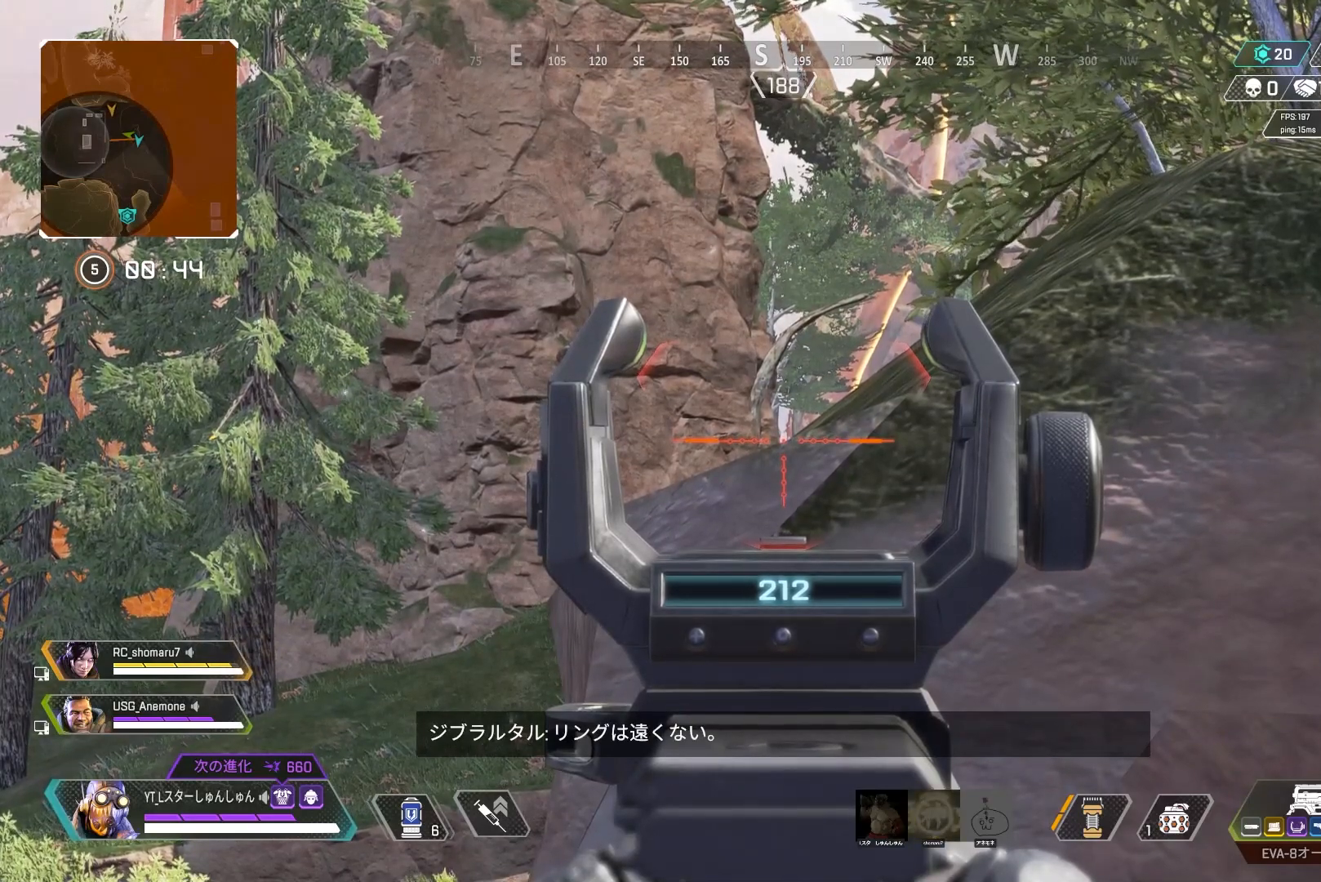
{"buttons": ["L2"], "left_stick": "center", "right_stick": "center", "events": []}
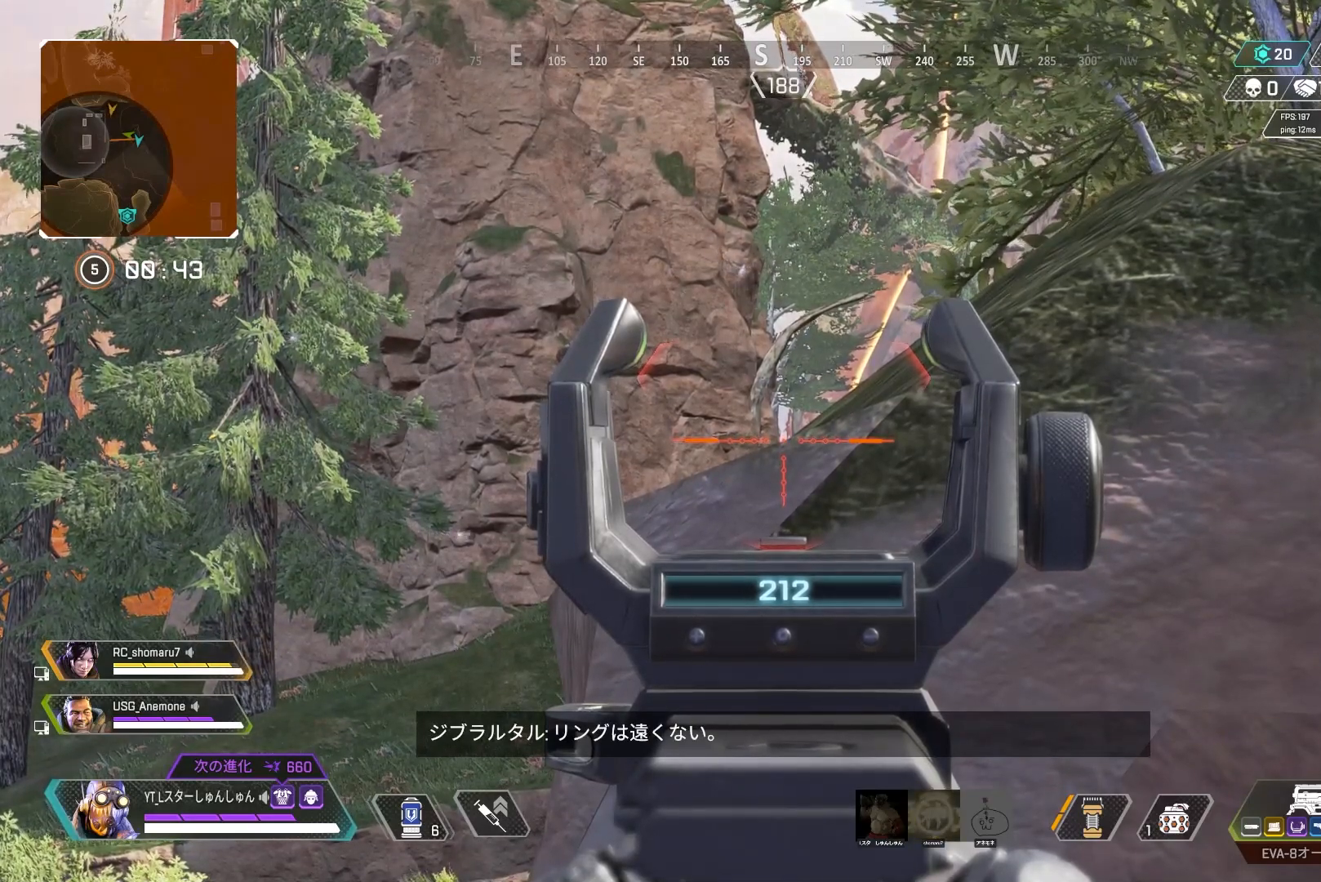
{"buttons": ["L2"], "left_stick": "center", "right_stick": "center", "events": []}
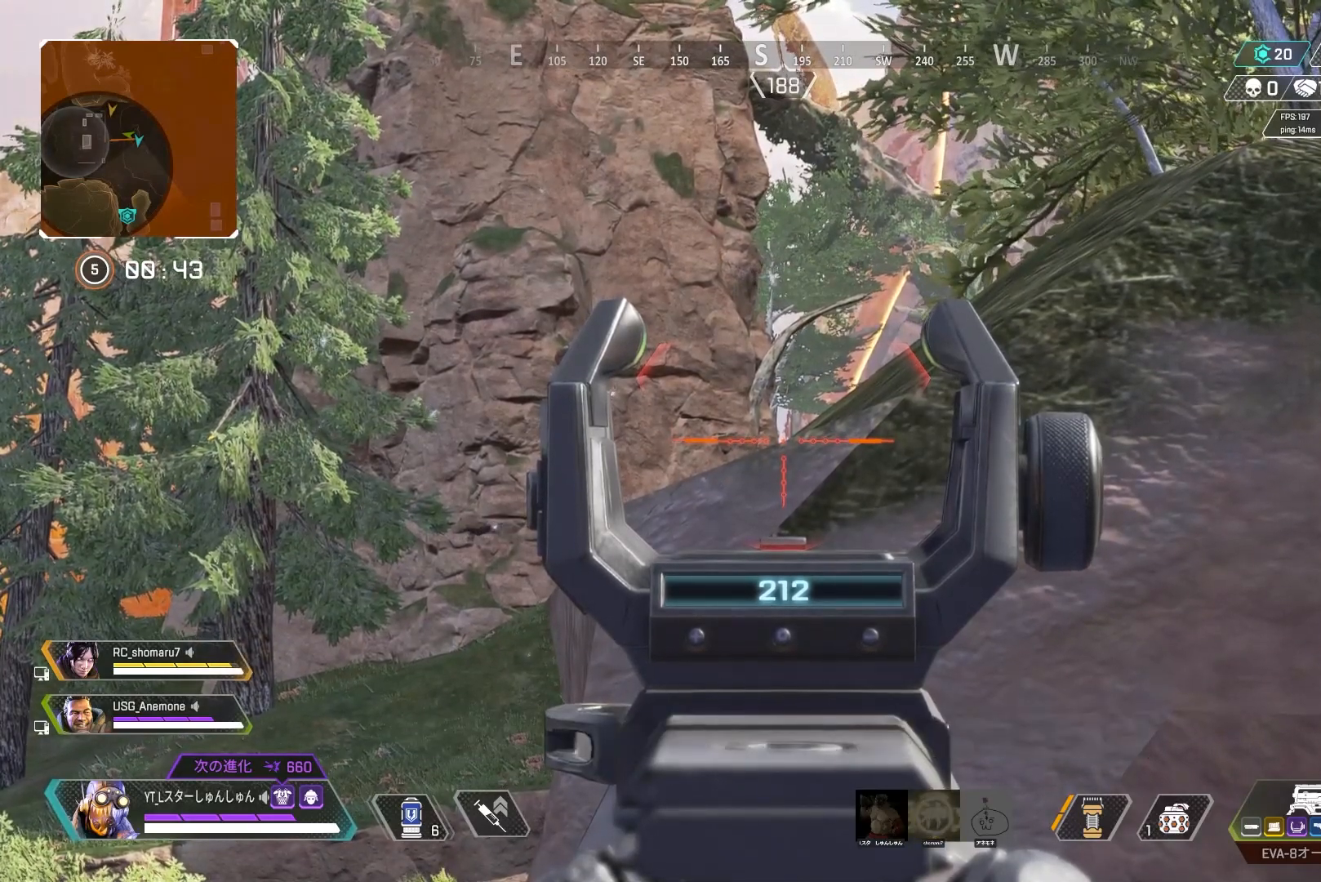
{"buttons": ["L2"], "left_stick": "center", "right_stick": "center", "events": []}
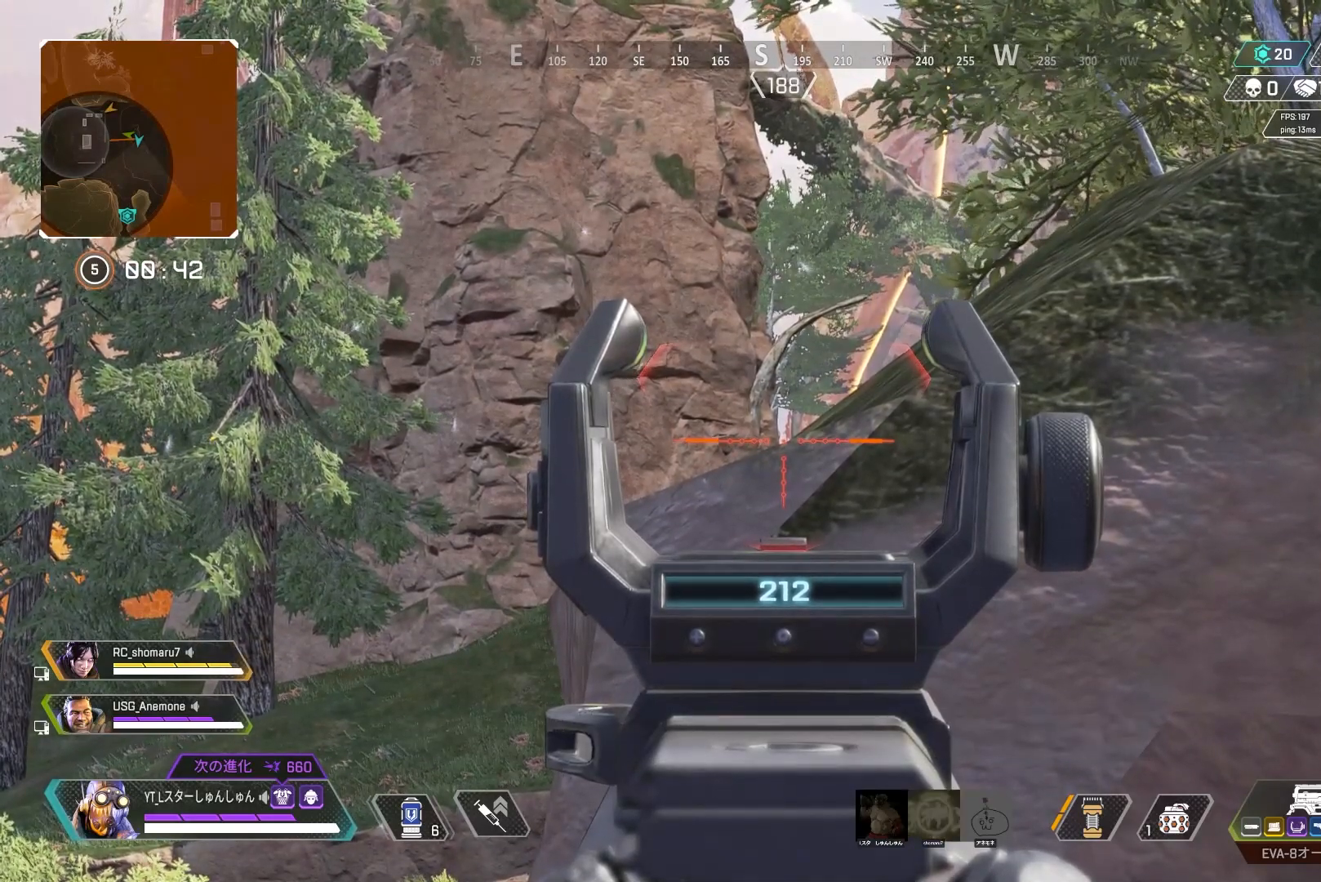
{"buttons": ["L2"], "left_stick": "center", "right_stick": "center", "events": []}
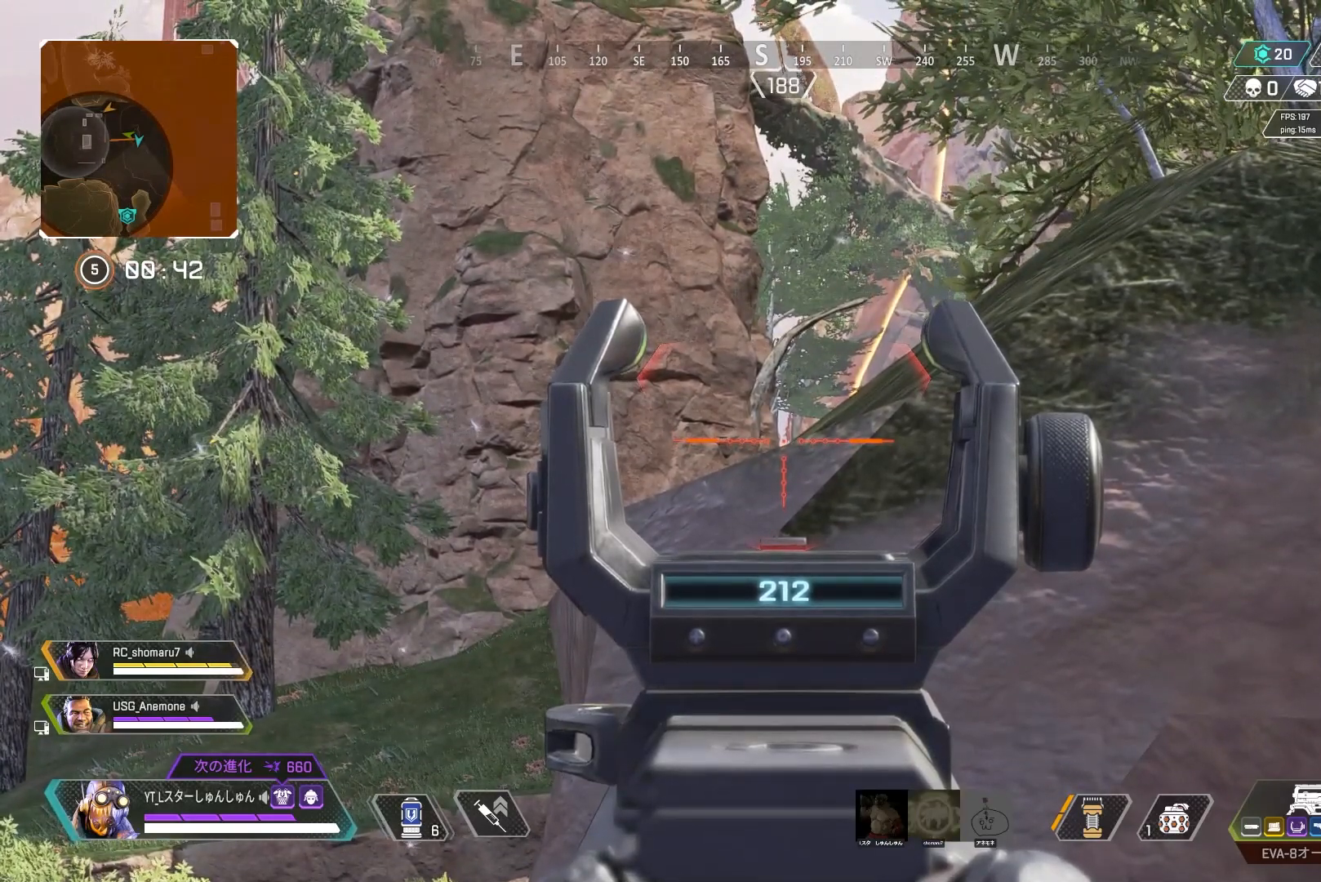
{"buttons": ["L2"], "left_stick": "center", "right_stick": "center", "events": []}
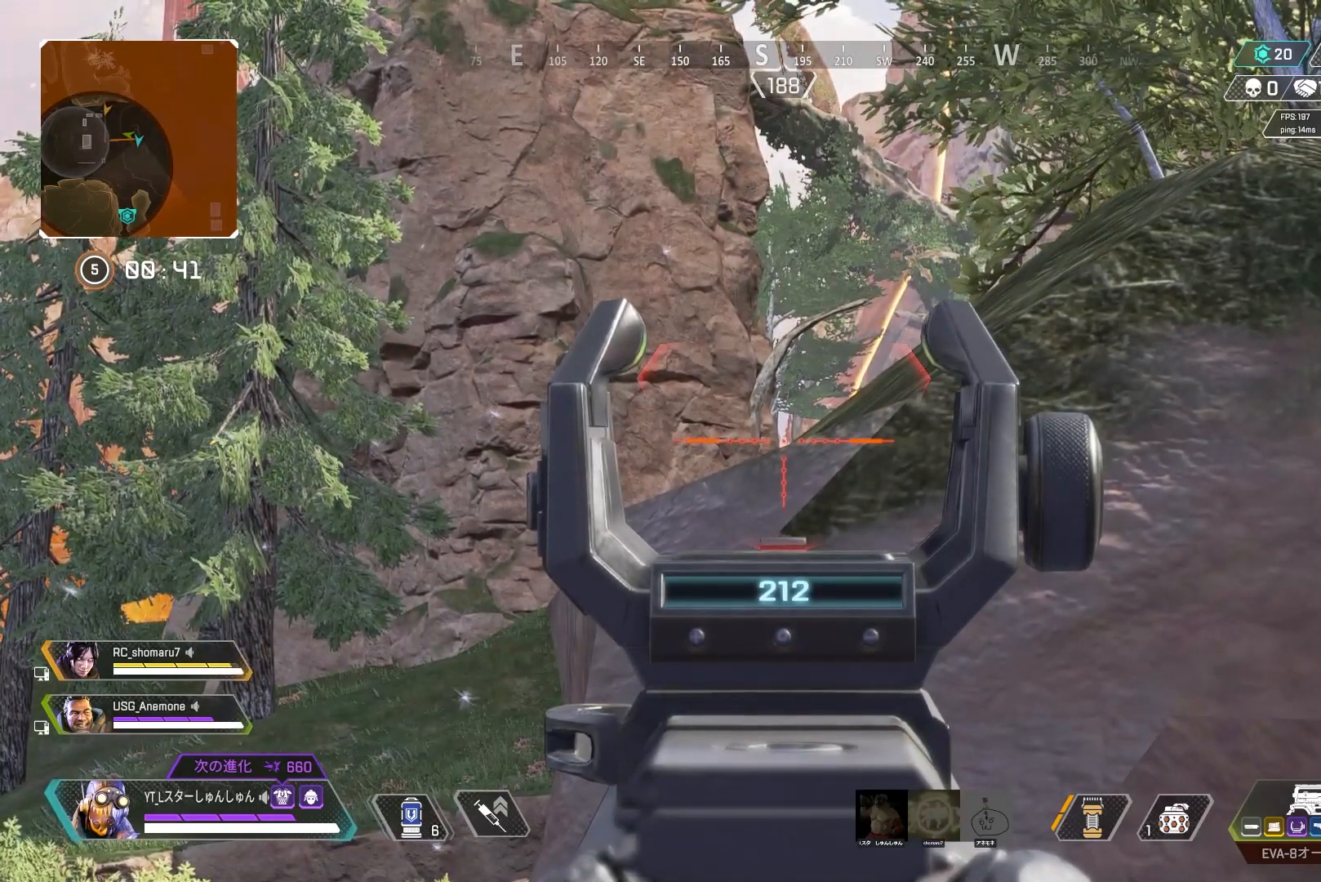
{"buttons": ["L2"], "left_stick": "center", "right_stick": "center", "events": []}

================

AIM OF THE TASK:
Copy out every entry above verbatim. Leave each picture out.

WORKED SOLUTION:
{"buttons": ["L2"], "left_stick": "center", "right_stick": "center", "events": []}
{"buttons": ["L2"], "left_stick": "center", "right_stick": "center", "events": []}
{"buttons": ["L2"], "left_stick": "center", "right_stick": "center", "events": []}
{"buttons": ["L2"], "left_stick": "center", "right_stick": "center", "events": []}
{"buttons": ["L2"], "left_stick": "center", "right_stick": "center", "events": []}
{"buttons": ["L2"], "left_stick": "center", "right_stick": "center", "events": []}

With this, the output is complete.